Items →
= = = =

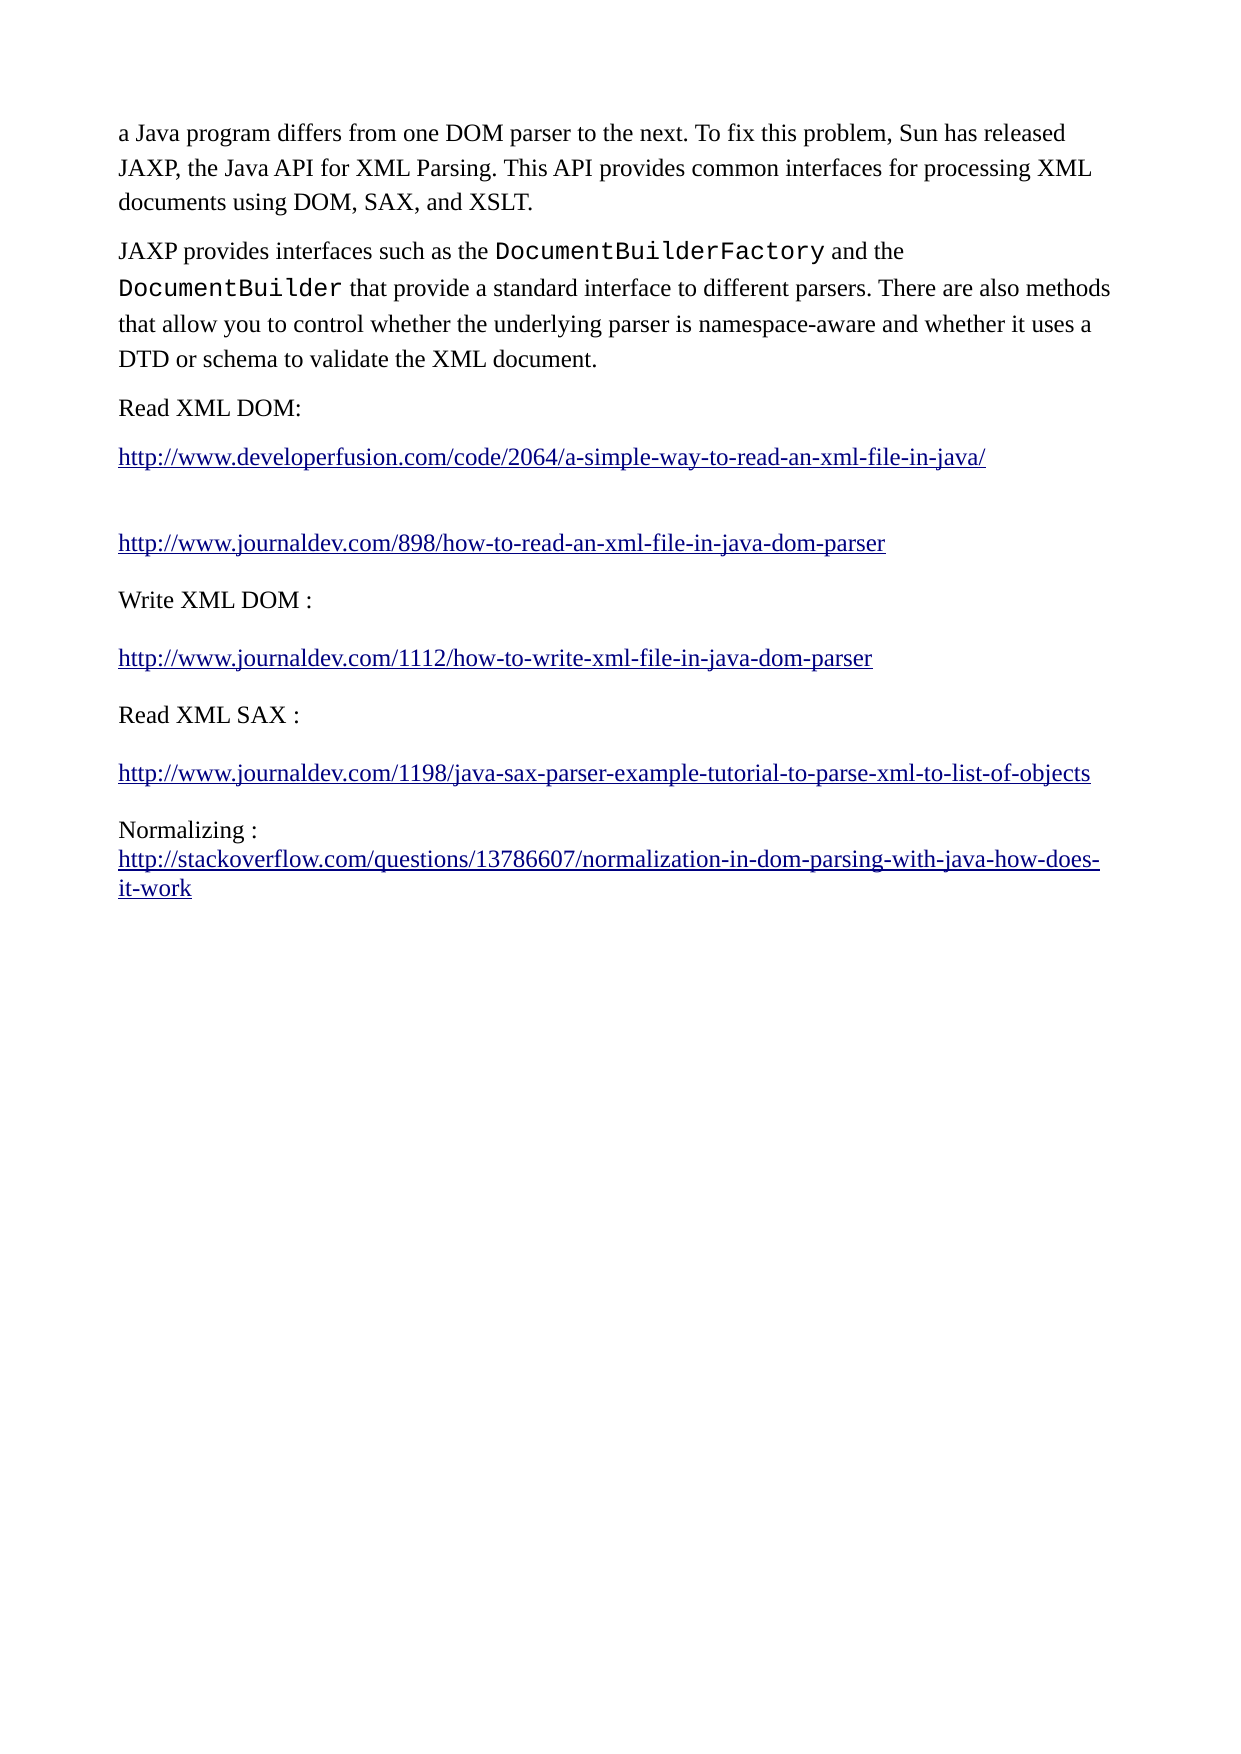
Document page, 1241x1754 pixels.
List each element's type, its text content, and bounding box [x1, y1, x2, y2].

text JAXP provides interfaces such as the DocumentBuilderFactory and the DocumentBuilder that provide a standard interface to different parsers. There are also methods that allow you to control whether the underlying parser is namespace-aware and whether it uses a DTD or schema to validate the XML document. [118, 236, 1122, 372]
text a Java program differs from one DOM parser to the next. To fix this problem, Sun has released JAXP, the Java API for XML Parsing. This API provides common interfaces for processing XML documents using DOM, SAX, and XSLT. [118, 118, 1122, 216]
text Read XML SAX : [118, 701, 1122, 729]
text Normalizing : [118, 816, 1122, 844]
text http://www.journaldev.com/1198/java-sax-parser-example-tutorial-to-parse-xml-to-list-of-objects [118, 758, 1122, 787]
text http://stackoverflow.com/questions/13786607/normalization-in-dom-parsing-with-java-how-does-it-work [118, 844, 1122, 902]
text Write XML DOM : [118, 586, 1122, 614]
text http://www.journaldev.com/898/how-to-read-an-xml-file-in-java-dom-parser [118, 528, 1122, 557]
text http://www.journaldev.com/1112/how-to-write-xml-file-in-java-dom-parser [118, 643, 1122, 672]
text Read XML DOM: [118, 393, 1122, 422]
text http://www.developerfusion.com/code/2064/a-simple-way-to-read-an-xml-file-in-java/ [118, 442, 1122, 471]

= = = =

Goal → Copy out every line of the data above with no changes, and leave the picture out of your answer.

Task solution →
Document page, 1241x1754 pixels.
List each element's type, its text content, and bounding box [x1, y1, x2, y2].

text JAXP provides interfaces such as the DocumentBuilderFactory and the DocumentBuilder that provide a standard interface to different parsers. There are also methods that allow you to control whether the underlying parser is namespace-aware and whether it uses a DTD or schema to validate the XML document. [118, 236, 1122, 372]
text a Java program differs from one DOM parser to the next. To fix this problem, Sun has released JAXP, the Java API for XML Parsing. This API provides common interfaces for processing XML documents using DOM, SAX, and XSLT. [118, 118, 1122, 216]
text Read XML SAX : [118, 701, 1122, 729]
text Normalizing : [118, 816, 1122, 844]
text http://www.journaldev.com/1198/java-sax-parser-example-tutorial-to-parse-xml-to-list-of-objects [118, 758, 1122, 787]
text http://stackoverflow.com/questions/13786607/normalization-in-dom-parsing-with-java-how-does-it-work [118, 844, 1122, 902]
text Write XML DOM : [118, 586, 1122, 614]
text http://www.journaldev.com/898/how-to-read-an-xml-file-in-java-dom-parser [118, 528, 1122, 557]
text http://www.journaldev.com/1112/how-to-write-xml-file-in-java-dom-parser [118, 643, 1122, 672]
text Read XML DOM: [118, 393, 1122, 422]
text http://www.developerfusion.com/code/2064/a-simple-way-to-read-an-xml-file-in-java/ [118, 442, 1122, 471]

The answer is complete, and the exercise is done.